Friday, April 6, 2012

Finding Their Rhythm

The Beach Cities have a rich history of jazz with The Lighthouse in Hermosa Beach leading the way. Because of this, the Young Musicians Performance Academy was created seven years ago to foster the fundamentals of jazz and give children a lesson in a music genre rarely taught.


The YMPA, which is based in Hermosa Beach and Manhattan Beach, recently took their talents to the Windy City where they not only performed at the Hard Rock Cafe, but also participated in the 27th annual Jazz in the Meadows Festival. Many of the students who took the trip to Chicago have been with the program since its inception in 2005 when musicians Megan Swan and Ken Harrison founded it.
"There are strong classical programs here, but we thought there really wasn't much jazz going on," Swan said. "Both of us have experience in jazz ... we had to go elsewhere for our own performances and for our own learning."

Fourth to 12th grade students can participate in the YMPA as a supplement to school music programs like the one at Mira Costa as well as private lessons. The younger students begin at the YMPA with its big band, but branch out into ensemble jazz groups, the Elite Jazz Ensemble and the Advanced Jazz Ensemble, when they reach Mira Costa and participate in its music programs. The students get an education in various genres and learn from award-winning musicians. The YMPA curriculum features playing written music, from swing to Latin, and puts an emphasis on improvisation, which is the heart of jazz. Swan said they also teach the history of jazz, but not out of a book.

"That's not what jazz is," Swan said. "We try to bring it back to how do people who really play jazz learn it. In New Orleans, you don't learn out of the book. There are parade bands constantly walking around and music is just a part of your life."

Trumpet player Jeff Mohan, a senior at Mira Costa and an original member of YMPA, joined in the sixth grade. Throughout the years, he's developed a "different kind of friendship" with his fellow bandmates that is built around music.
"It's different when we're communicating with music and it really is communication," Mohan said. "We'll tell jokes in musical form. We'll play something and then the guitarist will respond a little differently and then we'll shoot back and forth like that. It's a new and different kind of communication and friendship that you only get through music."
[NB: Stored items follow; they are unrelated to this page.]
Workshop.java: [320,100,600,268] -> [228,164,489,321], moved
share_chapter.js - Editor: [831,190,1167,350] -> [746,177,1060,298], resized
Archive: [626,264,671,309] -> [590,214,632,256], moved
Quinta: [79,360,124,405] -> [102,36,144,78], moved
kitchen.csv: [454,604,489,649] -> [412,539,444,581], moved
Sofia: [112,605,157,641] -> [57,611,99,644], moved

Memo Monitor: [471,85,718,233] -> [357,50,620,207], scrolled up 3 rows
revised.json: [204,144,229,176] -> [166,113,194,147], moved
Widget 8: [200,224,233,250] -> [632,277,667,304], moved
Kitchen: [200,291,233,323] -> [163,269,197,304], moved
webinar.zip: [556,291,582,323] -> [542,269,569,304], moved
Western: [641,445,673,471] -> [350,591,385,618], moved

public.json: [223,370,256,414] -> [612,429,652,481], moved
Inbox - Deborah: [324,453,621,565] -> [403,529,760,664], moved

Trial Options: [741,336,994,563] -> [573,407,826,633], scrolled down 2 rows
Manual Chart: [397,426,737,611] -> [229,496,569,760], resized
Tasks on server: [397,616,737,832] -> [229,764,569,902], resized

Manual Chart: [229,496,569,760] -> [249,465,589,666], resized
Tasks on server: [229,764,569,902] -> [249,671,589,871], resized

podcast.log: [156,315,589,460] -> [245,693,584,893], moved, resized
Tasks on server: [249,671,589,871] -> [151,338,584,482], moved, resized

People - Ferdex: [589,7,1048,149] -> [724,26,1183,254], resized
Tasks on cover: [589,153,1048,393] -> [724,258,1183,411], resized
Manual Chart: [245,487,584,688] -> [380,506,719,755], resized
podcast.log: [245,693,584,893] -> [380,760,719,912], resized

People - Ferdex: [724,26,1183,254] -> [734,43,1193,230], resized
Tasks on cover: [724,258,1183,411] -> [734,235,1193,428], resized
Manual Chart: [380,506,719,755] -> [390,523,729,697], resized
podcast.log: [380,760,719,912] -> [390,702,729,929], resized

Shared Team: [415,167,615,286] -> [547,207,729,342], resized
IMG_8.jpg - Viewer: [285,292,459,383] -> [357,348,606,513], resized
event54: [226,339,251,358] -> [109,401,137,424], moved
Swan said the YMPA was something good that came out of something bad, a car accident that nearly killed her husband, Ken. After he was hit by a drunk driver at the intersection of Pier Avenue and Pacific Coast Highway in Hermosa Beach, Ken was put in the hospital. At the time he was teaching music at Dietz Brothers. Thinking he was lucky to be alive jolted him in thinking of ways they could provide more for the local music scene. They contacted Manhattan Beach elementary school music teacher Dawn Farmer and asked if any of her students would be interested in taking on an added challenge.

"She put the word out for (the) first group of kids from her honor band who wanted that extra challenge and who were looking for more musical expression and she sent them over to us," Swan said. "That is about 80 percent of the kids who were on this trip (to Chicago). I think they were in fourth and fifth grade when they started. Those are our babies."